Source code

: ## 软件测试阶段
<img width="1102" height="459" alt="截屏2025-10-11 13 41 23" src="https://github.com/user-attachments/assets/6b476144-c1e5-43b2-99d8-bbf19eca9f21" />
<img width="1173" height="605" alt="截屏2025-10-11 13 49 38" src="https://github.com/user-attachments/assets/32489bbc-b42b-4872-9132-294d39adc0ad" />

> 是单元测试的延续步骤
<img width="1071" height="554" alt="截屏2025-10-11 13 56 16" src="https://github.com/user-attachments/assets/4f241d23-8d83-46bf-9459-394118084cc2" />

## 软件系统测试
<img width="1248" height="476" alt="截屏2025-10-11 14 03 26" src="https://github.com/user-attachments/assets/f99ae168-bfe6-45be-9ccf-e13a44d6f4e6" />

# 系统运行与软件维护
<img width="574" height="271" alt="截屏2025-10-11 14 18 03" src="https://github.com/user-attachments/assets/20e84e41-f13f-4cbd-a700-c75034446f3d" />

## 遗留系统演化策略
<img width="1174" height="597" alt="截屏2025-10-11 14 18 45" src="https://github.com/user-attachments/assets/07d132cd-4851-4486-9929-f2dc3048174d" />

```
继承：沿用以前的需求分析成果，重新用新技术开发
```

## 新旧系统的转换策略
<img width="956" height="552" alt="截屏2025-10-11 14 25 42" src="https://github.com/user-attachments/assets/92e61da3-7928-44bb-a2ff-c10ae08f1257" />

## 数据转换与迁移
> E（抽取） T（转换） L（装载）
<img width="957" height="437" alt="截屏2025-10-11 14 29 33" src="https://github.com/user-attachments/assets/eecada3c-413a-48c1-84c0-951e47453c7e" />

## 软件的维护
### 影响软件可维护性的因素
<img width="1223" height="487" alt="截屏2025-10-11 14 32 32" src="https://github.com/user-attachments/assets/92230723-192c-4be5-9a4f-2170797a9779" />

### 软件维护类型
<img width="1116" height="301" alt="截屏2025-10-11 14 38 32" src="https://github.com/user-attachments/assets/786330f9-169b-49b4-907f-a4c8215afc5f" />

-----

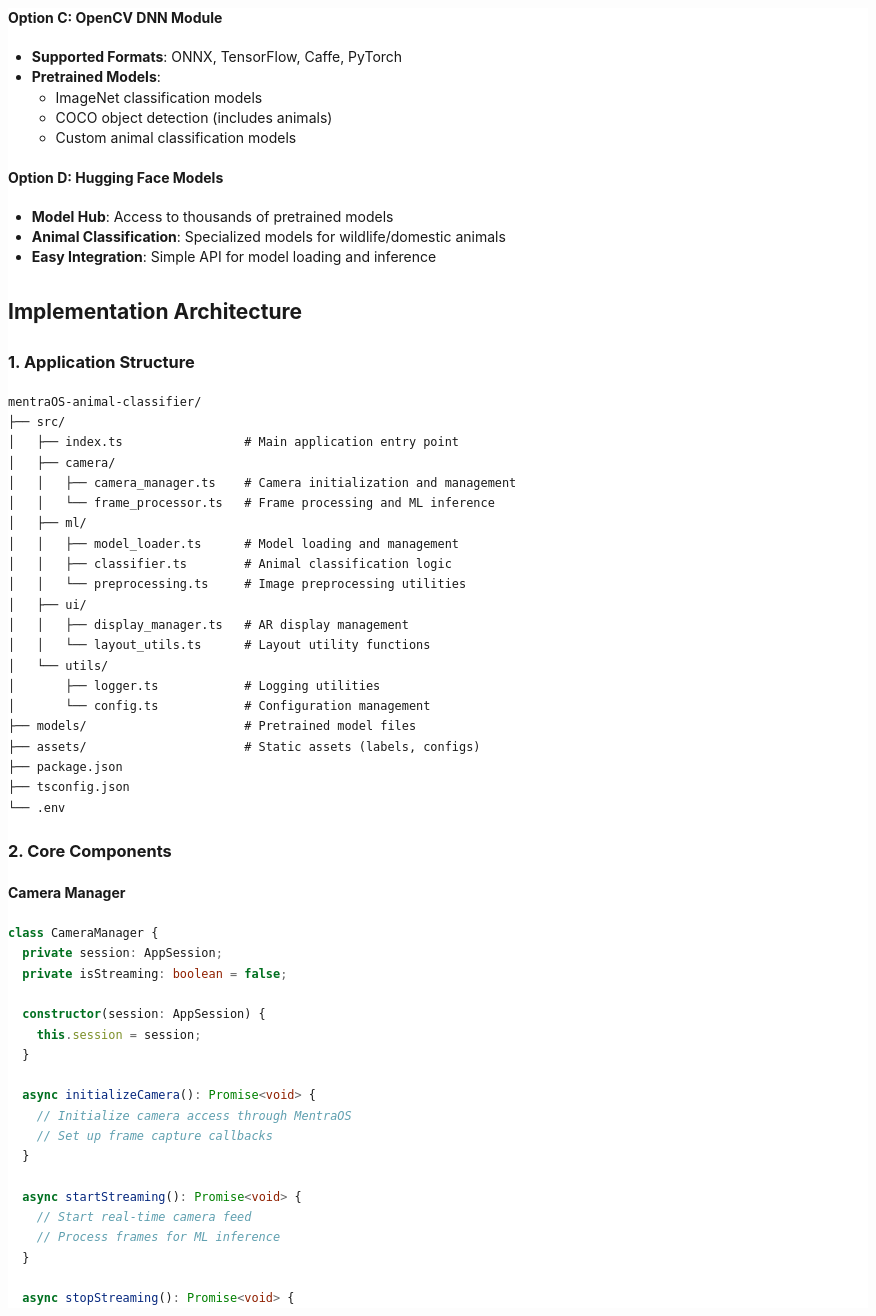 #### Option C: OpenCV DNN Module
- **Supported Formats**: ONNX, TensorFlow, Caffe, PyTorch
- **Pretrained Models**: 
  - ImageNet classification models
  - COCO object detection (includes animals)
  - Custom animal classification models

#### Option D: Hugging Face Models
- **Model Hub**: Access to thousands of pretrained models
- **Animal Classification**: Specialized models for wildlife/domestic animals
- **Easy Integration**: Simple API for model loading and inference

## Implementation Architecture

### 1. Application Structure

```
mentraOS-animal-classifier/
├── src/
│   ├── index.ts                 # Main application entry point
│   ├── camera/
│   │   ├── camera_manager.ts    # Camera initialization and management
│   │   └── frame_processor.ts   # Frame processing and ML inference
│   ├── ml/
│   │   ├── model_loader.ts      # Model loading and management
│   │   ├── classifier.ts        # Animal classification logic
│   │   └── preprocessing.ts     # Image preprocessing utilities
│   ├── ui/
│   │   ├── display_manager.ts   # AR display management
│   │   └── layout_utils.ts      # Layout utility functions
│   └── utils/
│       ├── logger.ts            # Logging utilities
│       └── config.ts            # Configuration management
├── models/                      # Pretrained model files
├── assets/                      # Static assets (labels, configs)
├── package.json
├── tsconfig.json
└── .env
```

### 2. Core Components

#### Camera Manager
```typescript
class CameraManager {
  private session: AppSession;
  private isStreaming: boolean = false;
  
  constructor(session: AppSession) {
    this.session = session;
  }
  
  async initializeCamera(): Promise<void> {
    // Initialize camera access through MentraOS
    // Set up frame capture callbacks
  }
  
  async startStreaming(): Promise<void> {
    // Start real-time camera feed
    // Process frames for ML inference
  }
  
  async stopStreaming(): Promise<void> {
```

-----

Try it ▸ Show every line in the records above that contains the word "utilities".

Exercise output ▸
│   │   └── preprocessing.ts     # Image preprocessing utilities
│       ├── logger.ts            # Logging utilities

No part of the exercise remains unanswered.